Selva Demiralp

Selva Demiralp

sdemiralp@ku.edu.tr

Tüm Yazıları
Haberin Devamı

Geçtiğimiz günlerde hükümet kanadından gelen faiz indirimi çağrıları devam etti. Başbakan’ın daha önceki aylarda yapmış olduğu bir açıklama faiz artışının enflasyona sebep olacağı şeklinde idi. 1970 yılında ABD kongre üyesi Patman enflasyonla mücadele etmek için faiz artırmayı “ateşin üzerine benzin dökmeye” benzetmişti.

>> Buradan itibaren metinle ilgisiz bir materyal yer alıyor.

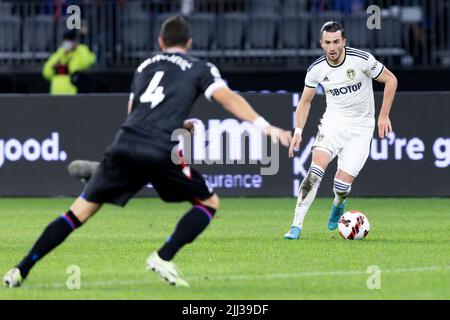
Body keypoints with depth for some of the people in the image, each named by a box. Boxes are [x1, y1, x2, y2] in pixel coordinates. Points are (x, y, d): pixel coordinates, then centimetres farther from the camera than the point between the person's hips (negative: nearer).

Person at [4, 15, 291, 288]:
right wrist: (265, 126, -10)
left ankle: (21, 270, 4)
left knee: (80, 211, 11)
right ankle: (163, 258, 0)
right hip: (160, 152, -4)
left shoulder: (145, 66, 28)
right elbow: (227, 98, -2)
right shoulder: (200, 69, 14)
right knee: (209, 202, 15)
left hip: (124, 144, 4)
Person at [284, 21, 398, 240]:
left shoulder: (362, 60, -15)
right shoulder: (316, 69, -6)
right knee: (316, 170, -24)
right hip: (333, 121, 2)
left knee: (342, 185, -10)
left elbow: (390, 80, -3)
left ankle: (338, 207, 30)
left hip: (361, 127, -2)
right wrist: (298, 131, -1)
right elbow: (305, 101, 10)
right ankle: (297, 225, -23)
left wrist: (383, 116, -5)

Peki o zaman Merkez bankaları neden enflasyonla mücadele etmek için faizleri yükseltiyor?

İktisat teorisi ne der?
Enflasyon bir ülkede talebin arzın üzerine çıkmasından kaynaklanır. Talepteki bu şişkinlik fiyatlar üzerinde yukarı yönlü baskı yaratır. Bu nedenle faizler yükseltilerek talep geriye çekilir. Çünkü yüksek faiz yatırım ve tüketim kararlarının ertelenmesine sebep olur. Buna göre faiz artışı enflasyonu azaltır.
Peki faiz artışının enflasyonu arttırdığı yönündeki iddialar? Parasal aktarım mekanizmasının görece yeni bir alt kolu olan “maliyet kanalı”na göre sıkı para politikası firmaların borçlanma maliyetlerini arttırdığı için ilk etki olarak arzı kısıp fiyatları yükseltici bir etki yapabilir.
Ancak bu tür bir etki geçicidir ve uzun vadede talepteki azalma fiyatları aşağı çekecektir. Yani sanayicilerin şikâyet ettiği yüksek faiz-yüksek maliyet-daha fazla enflasyon sarmalı ancak kısa vadede geçerli bir problem. Unutmamak gerek ki Türkiye’de yüksek faiz talebi kısmanın ötesinde kurdaki yükselişin önüne de geçerek maliyet artışlarını dizginliyor. Dolayısı ile borçlanma maliyetleri yükselse de kur üzerinden gelen ithal ara malı maliyeti azalacağı için sıkı para politikasının net maliyet etkisi daha düşük oluyor.
Enflasyonla mücadele ve uzun süreli fiyat istikrarı için sıkı para politikasına alternatif yok. Eğer kısa vadeli olası enflasyonist etkiye yoğunlaşılıp yüksek faiz politikasından vazgeçilirse o zaman uzun vadede daha büyük bir enflasyon tehlikesi kaçınılmaz olur. İşte bu nedenle Merkez’in para politikasındaki sıkı duruşunu koruması kredibilitesi ve enflasyon hedeflerine yaklaşabilmesi için çok önemli.

Bağımsız bir Merkez

Para politikası kısa vadeli faizleri politika aracı olarak kullanırken uzun vadeli faizler enflasyon beklentileri ile şekilleniyor. Bu nedenle sıkı para politikası neticesinde enflasyonun düşürülmesi uzun vadede faizleri düşürerek üretimin de rahatlamasını sağlıyor.
Eğer Merkez Bankası’nın bağımsızlığına olan inanç yüksekse kısa vadeli faizlerin yükselmesini takiben uzun vadeli enflasyon beklentileri düşeceği için bu durum uzun vadeli kredi faizlerine de yansır. Dolayısıyla maliyet etkisi azalır. Fakat merkez bankasının bağımsızlığına inanç zarar görmüş ve kredibilitesi azalmışsa o zaman enflasyon beklentileri para politikasına cevap vermez ve politika faizleri yükselse de enflasyon beklentileri düşmeyebilir.
Şekilde 24 ay sonrası TÜFE enflasyon beklentisi yer alıyor. Ocak sonundaki yüklü faiz artışına rağmen enflasyon beklentilerindeki yükselişin devam etmesi Merkez’in bağımsızlığı konusundaki soru işaretlerini de gündeme getiriyor.
Buradan şöyle bir sonuç çıkarmak mümkün: Sıkı para politikasının olası bir maliyet etkisi Merkez Bankası’nın bağımsızlığı ile azalacaktır. Bu nedenle politikacıların zedeleyici demeç vermemeleri çok önemli.